> Source document:

Think of a round granny square but if you are living in a cold climate, don't make it too lacy- it is also better if the stitches are close as it gives the 
hat more body. 
--
There are also knitted hats, I have made one where I knitted the flat top, but increasing every quarter of the circle.I then changed to Crochet and crochet the bottom portion of the hat. it turned out very nicely. I just find that the 
crochet is quicker. _ I found it took twice as long so I haven't made one since then. This is one project where crochet works better than knitting in my opinion_.

YOu can see from the pictures the plain colored and the mixed colored hats. They look good either way.

-----------------------
Away we go ladies! we will run this for quite some time so that you can make more than one and lots of new people (I hope) can join us. Designer :thumbup:


----------



## donna47304

Designer1234 said:


> .
> 
> Away we go ladies! we will run this for quite some time so that you can make more than one and lots of new people (I hope) can join us. Designer :thumbup:


I only have one crochet hook, a G, would it work to use this for the whole hat? I love the way the different colors change the look of the hat.

*Answer*: you could certainly make it -- it just might need a bit of adjusting, but as you will note from the instructions, you try it on as you go along. just make sure your top is the right size. then crochet the sides a wee bit loosely until you change to the single crochet - then try to do them a bit tighter. you might also reduce the number of stitches to make the side band a bit tighter. I have used a one sized hook - especially before I fine tuned the pattern, and I still have them and wear them.

If you find you need any help, post, and I should be able to help you adjust.

I have a lot of red heart yarn that have variegated colors so I try to use it up and take one of the colors in the yarn to work with it. You will note that there is one that is a solid color and they are very popular too. You will want to make some of these for yourself. I wear mine all the time in the winter and it amazes me the number of people who have stopped me and asked me about them. Designer


----------



## gramnpapa123

I would like to join, but need to know the size hook to use I'm not sure what size is equal to 5mm/would love to make a few for our grandkids for Christmas, and the mitts. thanks :thumbup:

*It is an I hook (5.5 mm) H -(5 mm) and one size smaller for the brim and sides*. Sorry, I should have posted the US sizes when I posted the information


----------



## Designer1234

Just a reminder - *if you are going to do the fingerless gloves the link is on the first page of this workshop*.

By the way. it is important with ALL OUR WORKSHOPS to read from page one even if you come in after the class has been running for awhile. As the only way we can teach or communicate is by posts, it is very important that you get all the pertinent information. It also avoids the necessity of asking questions that have already been answered.

Designer.

> Required tasks:
[1] In the crochet hat workshop thread, where is the link for the fingerless gloves?
[2] Write the next part of the crochet hat workshop thread, picking up after its final post.

> Information given:
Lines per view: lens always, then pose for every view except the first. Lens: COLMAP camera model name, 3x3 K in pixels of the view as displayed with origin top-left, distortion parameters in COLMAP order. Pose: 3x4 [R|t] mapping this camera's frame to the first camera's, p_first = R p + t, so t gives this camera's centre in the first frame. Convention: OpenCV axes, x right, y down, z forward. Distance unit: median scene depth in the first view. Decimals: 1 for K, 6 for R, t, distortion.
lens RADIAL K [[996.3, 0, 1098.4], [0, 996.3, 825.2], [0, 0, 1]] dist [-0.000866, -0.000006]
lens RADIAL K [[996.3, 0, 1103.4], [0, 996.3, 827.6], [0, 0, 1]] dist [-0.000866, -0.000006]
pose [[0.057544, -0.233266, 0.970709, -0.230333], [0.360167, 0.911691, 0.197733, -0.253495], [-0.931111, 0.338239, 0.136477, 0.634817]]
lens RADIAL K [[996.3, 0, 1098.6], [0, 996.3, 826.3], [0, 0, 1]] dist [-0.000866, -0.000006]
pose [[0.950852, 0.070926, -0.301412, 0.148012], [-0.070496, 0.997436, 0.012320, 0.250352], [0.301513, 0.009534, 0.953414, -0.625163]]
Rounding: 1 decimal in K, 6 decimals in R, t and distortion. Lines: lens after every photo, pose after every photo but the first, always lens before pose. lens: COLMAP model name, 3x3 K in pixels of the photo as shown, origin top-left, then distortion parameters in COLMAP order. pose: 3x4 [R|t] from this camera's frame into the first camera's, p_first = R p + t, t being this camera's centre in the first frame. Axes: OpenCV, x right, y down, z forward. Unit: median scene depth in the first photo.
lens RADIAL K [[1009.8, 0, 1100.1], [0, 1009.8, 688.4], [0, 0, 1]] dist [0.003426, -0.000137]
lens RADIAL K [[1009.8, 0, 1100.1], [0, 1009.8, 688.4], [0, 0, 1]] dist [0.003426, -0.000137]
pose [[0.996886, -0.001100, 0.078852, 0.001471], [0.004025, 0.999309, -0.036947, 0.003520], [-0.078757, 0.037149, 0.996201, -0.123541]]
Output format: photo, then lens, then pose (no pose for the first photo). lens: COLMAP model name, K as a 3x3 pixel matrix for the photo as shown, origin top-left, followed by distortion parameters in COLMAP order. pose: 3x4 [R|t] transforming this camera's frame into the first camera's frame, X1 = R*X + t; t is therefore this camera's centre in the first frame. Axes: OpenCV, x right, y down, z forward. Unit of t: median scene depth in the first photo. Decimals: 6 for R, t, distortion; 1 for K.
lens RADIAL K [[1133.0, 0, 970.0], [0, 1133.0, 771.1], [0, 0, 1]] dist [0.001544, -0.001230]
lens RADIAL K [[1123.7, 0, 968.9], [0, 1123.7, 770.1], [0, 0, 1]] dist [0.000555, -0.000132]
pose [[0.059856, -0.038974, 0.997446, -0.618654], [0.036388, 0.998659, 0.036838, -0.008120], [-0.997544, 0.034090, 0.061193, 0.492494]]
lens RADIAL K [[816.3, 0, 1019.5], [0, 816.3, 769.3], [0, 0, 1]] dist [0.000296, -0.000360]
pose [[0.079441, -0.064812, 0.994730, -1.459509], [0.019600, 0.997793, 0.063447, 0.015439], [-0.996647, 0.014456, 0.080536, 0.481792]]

> Answers below:
[1] On the first page of the workshop.

[2]
----------



## kaixixang

The bottom link is EXACTLY what I was hoping for! I can EASILY adapt the 54 st between the SET (two circulars). While I may have researched a similar hat...no two people are going to look at the same thing without their computers/or minds <G> being linked.

SO, now I have two lovely projects, two different matched SETs for working on one, than the other, and location of worsted weight yarn is not a problem.

Now to start casting on! <snicker!>



mtnmama67 said:


> http://www.thedietdiary.com/knittingfiend/Hats/index.html
> 
> Sandra Enjoy!!
> 
> *Designer here*:
> I would try to make the top hat flatter than the pattern above. I believe I started with dpns and increased in four places until I had a 9" circle, then you would pick up stitches on the back side of the next row and knit without adding any more stitches.
> 
> Hmm. then you would knit another few rows reducing 2 or 3 stitches each row. Then you would reduces the # of stitches until it fit nicely around your head. either - I think I would use a garter stitch around the sides of the hat, but make sure you don't have it too large- you can reduce the size until it is quite snug. then bind off the hat portion. Now pick up 5.5 inches of stitches around the bottom of the hat for the brim. Garter stitch or reverse stocking stitch for the brim and shape it like shown in the crochet picture. It is very doable. Designer
> 
> ps. I just found a pattern and will see if I can find the link.* I like it better than the above pattern. I have it printed so cross your fingers*.
> 
> *HERE IT IS; THIS IS A GOOD KNITTED NEWSBOY CAP PATTERN*.
> 
> http://suite101.com/article/free-intermediate-knit-pattern-newsboy-hat-a101647


----------



## Designer1234

*fingerless mittens in the round*.

c/o 36 stitches with larger dpns than you will use, or a cable cast on or any other loose cast on. Knit two rows. Change to 3.5 mm (#4 US) Divide onto 3 needles of l2 stitches each.

*Knit 2x2 rib for 3 inches or whatever length you want your cuff*.

Change rib to *3 knit 1 purl and carry that on for the rest of the mittens unless you revert back to the 2x2 rib for the inch rib at the fingers*. (I usually do) but it isn't necessary.
This gives you some stretch and works very well. knit 3/4" in the new ribbing.

THUMB INCREASE 
I put markers in on my thumb increases . At the beginning of the row, (where the starting yarn is hanging down, knit 1 -place marker -- inc. one *back and front* knit 1, increase , place marker.you will have 5 stitches on your needle. each increase you will add two stitches, next to the beginning and ending markers -- Follow the 3 x 1 ribbing around the rest of the mitten but knit each row of the thumb.and do three more rows before the next increase.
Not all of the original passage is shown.